ACTIVITY |
Exclude the pictures and transcribe the rest of the data below exactly.

Records from a data collection:
________________________________________

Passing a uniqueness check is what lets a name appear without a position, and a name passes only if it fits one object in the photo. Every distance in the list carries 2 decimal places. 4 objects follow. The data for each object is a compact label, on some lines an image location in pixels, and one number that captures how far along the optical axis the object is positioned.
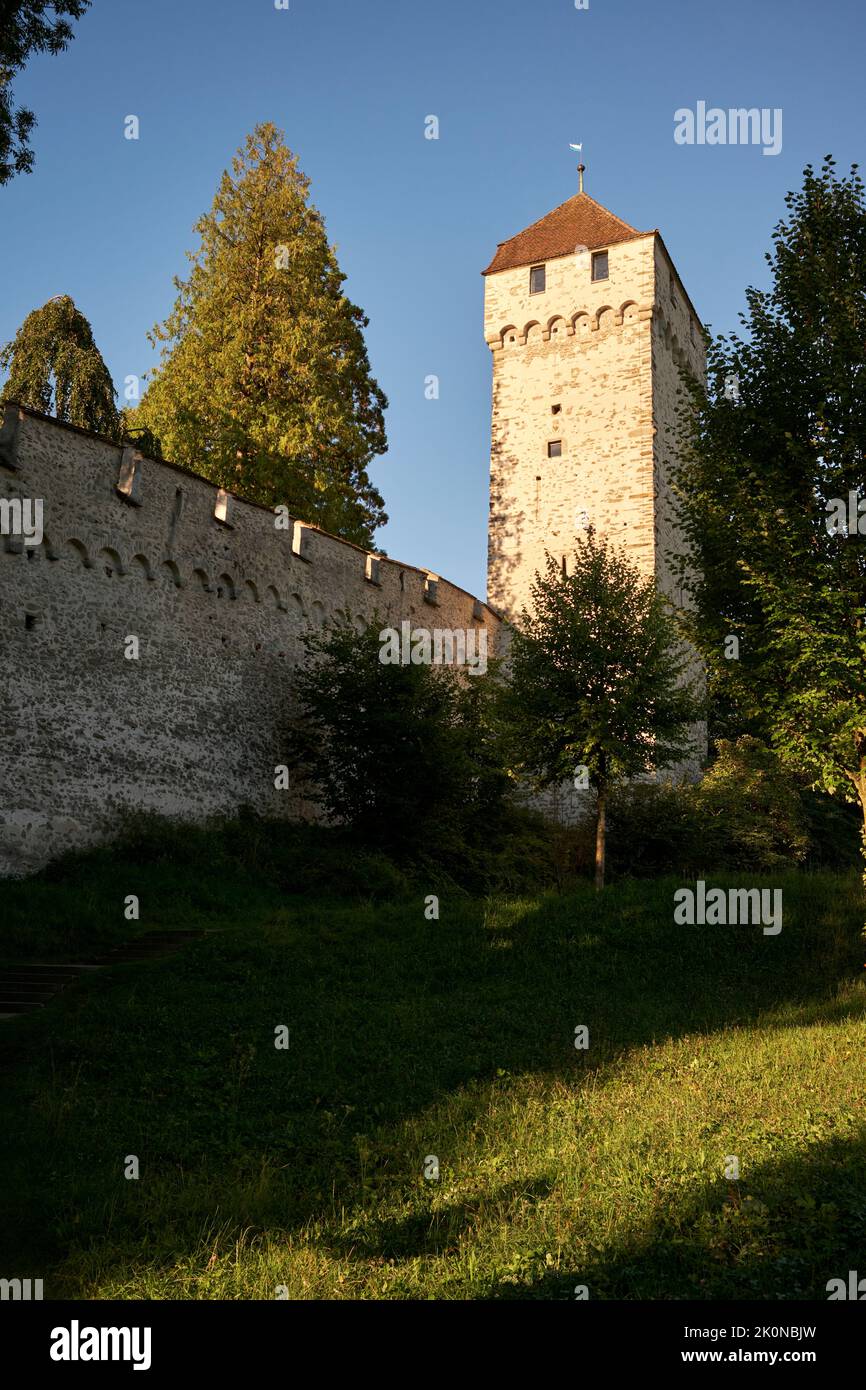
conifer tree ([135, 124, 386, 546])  24.64
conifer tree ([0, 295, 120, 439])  29.31
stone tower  28.06
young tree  17.52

________________________________________

SOLUTION TO THE EXERCISE |
Passing a uniqueness check is what lets a name appear without a position, and a name passes only if it fits one object in the photo. Every distance in the list carries 2 decimal places. 4 objects follow. The data for each object is a compact label, on some lines an image location in pixels, and one number that captures how far along the optical axis the object is positioned.
conifer tree ([135, 124, 386, 546])  24.64
conifer tree ([0, 295, 120, 439])  29.31
stone tower  28.06
young tree  17.52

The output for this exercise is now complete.